- Acknowledgements: María del Mar Delgado-Povedano is grateful for a postdoctoral contract (DOC_00230) with the European Social Fund (Belgium) and the Junta de Andalucía (PROYEXCEL_00195), and for a “José Castillejo” grant (CAS21/00383) from the Government of Spain Ministry of Universities. Marthe De Boevre is supported by the European Research Council (ERC, Belgium) under the European Union’s Horizon 2020 research and innovation program (grant agreement No 946192, HUMYCO). Roger Pero-Gascon is supported by an FWO (Research Foundation - Flanders) Junior postdoctoral fellowship (12D4423N). Financial support was provided by: (i) iBOF from Flanders (grant number 01IB1320); and (ii) Project PID2021-127804OB-I00 funded by MCIN/AEI/10.13039/501100011033 ‘A way to make Europe’.
- Authors: M.M. Delgado-Povedano, E. Maris, N. Kellner, G. Mulisa, L. Gámiz-Gracia, A.M. García-Campaña, M. De Boevre, S. De Saeger, R. Pero-Gascon.
- Reference: Microchemical Journal 208 (2025) 112562.

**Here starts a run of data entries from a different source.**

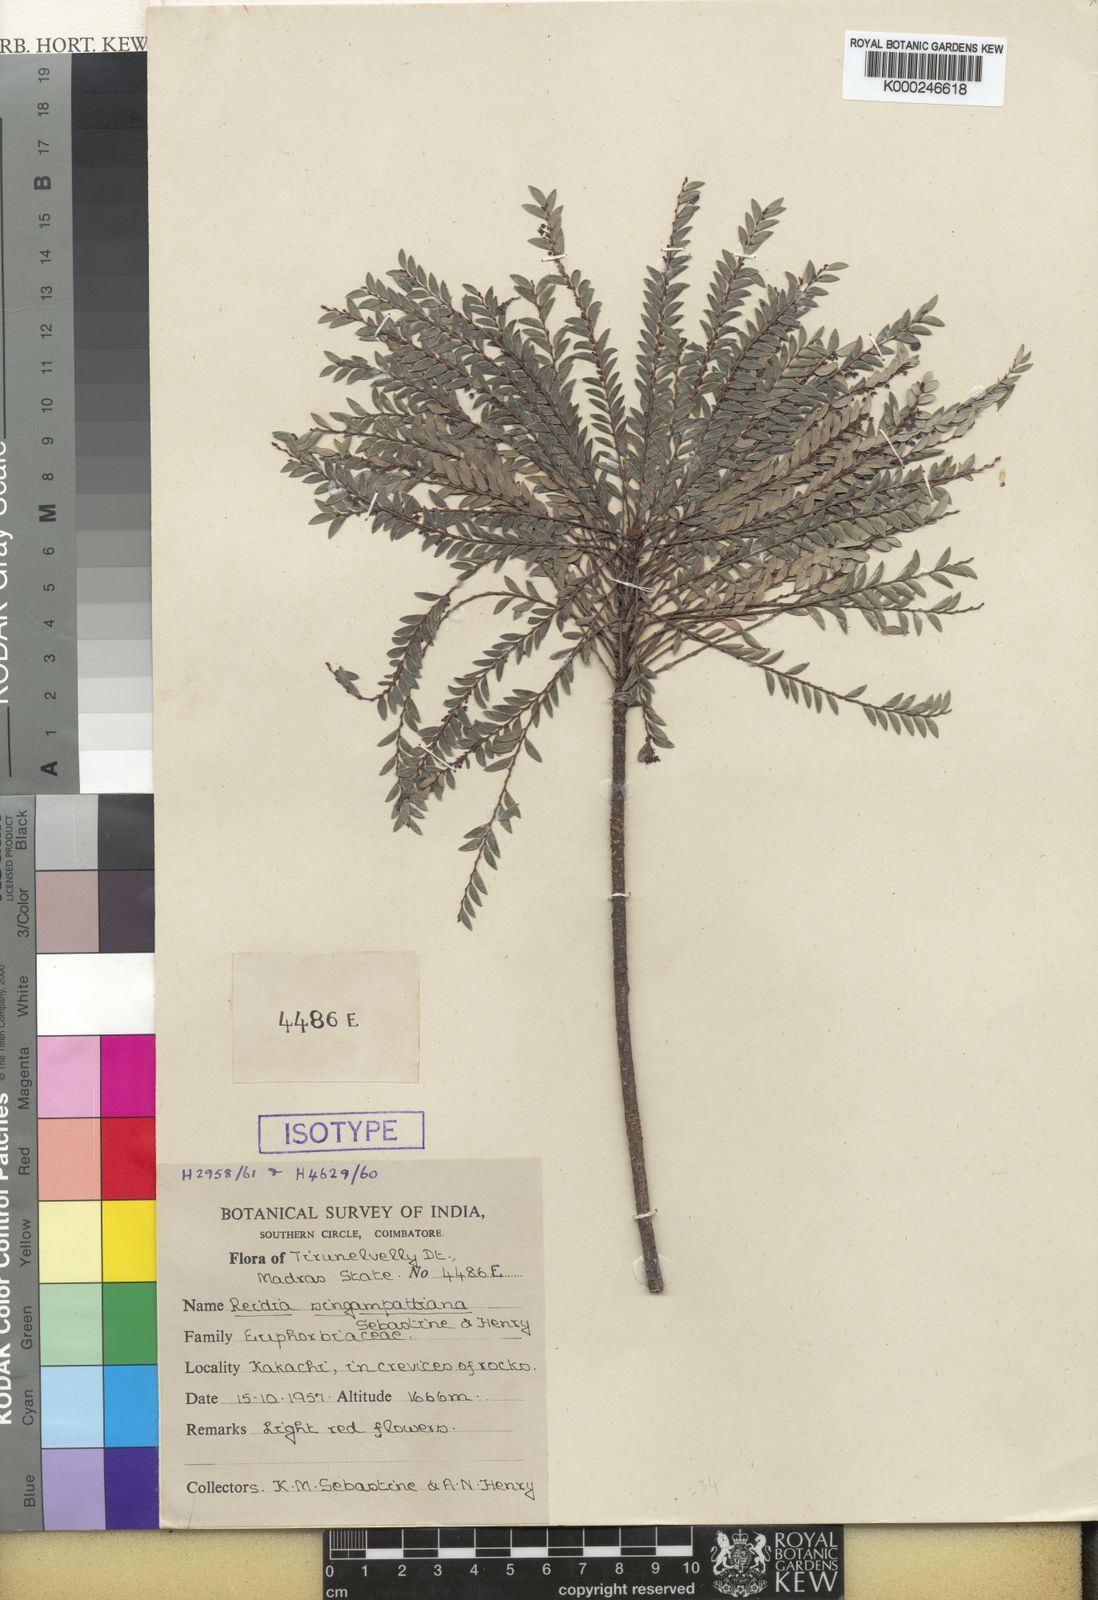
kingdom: Plantae
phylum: Tracheophyta
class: Magnoliopsida
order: Malpighiales
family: Phyllanthaceae
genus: Phyllanthus
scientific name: Phyllanthus singampattianus
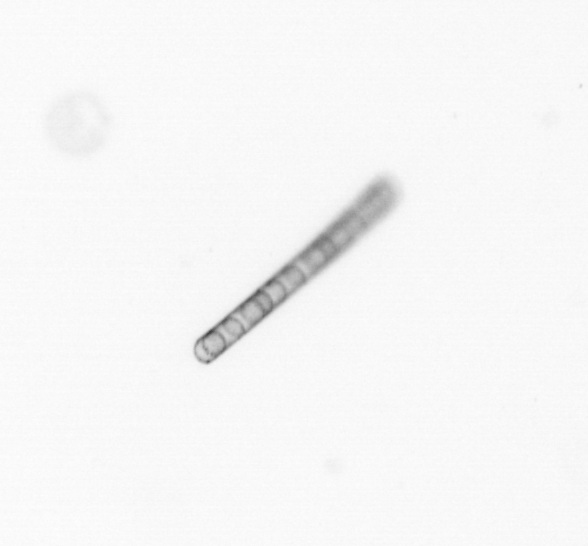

Human biomonitoring (HBM) is accepted as an effective way to assess human exposure to mycotoxins and to investigate their impact on human health. Ultra-high performance liquid chromatography-tandem mass spectrometry (UHPLC-MS/MS) has emerged as a powerful tool for the quantitative and qualitative analysis of multiple mycotoxins in various matrices. However, there is a need for selective, sensitive and high-throughput methods using limited sample volumes. Here, the potential of suspect screening and targeted analysis by UHPLC-MS/MS for HBM of multiple mycotoxins in serum samples using an optimized sample pretreatment to ensure the highest coverage and the lowest limit of detection was investigated. A suspect screening method for 144 mycotoxins and metabolites using UHPLC-high-resolution MS/MS followed by data analysis using an in-house library was developed. This library was incorporated into the UNIFI software and contained MS/MS information from the literature as well as retention times determined experimentally (when commercial standards were available) or predicted using the retention time prediction Retip R package (when no commercial standards were available). The suspect screening and targeted methods were validated using pooled human serum spiked with 41 mycotoxins and metabolites standards and applied for HBM of multiple mycotoxins in serum samples from ten Ethiopian adults. In those ten samples, five different mycotoxins were detected using the suspect screening method, including ochratoxin B, for which no standard was available, while seven different mycotoxins were detected using the targeted method. The targeted method excelled in quantitative determination due to the lower limit of quantification for most mycotoxins. In contrast, the screening method, which does not require standards for qualitative analysis, may be particularly suitable for qualitative and semiquantitative determination of a large number of mycotoxins, including metabolites, in a large number of serum samples. In view of the complementarity of the two approaches, the developed suspect screening and targeted methods for mycotoxin analysis can be regarded as promising tools to better understand mycotoxin exposure and their metabolism in humans and address the associated health risks.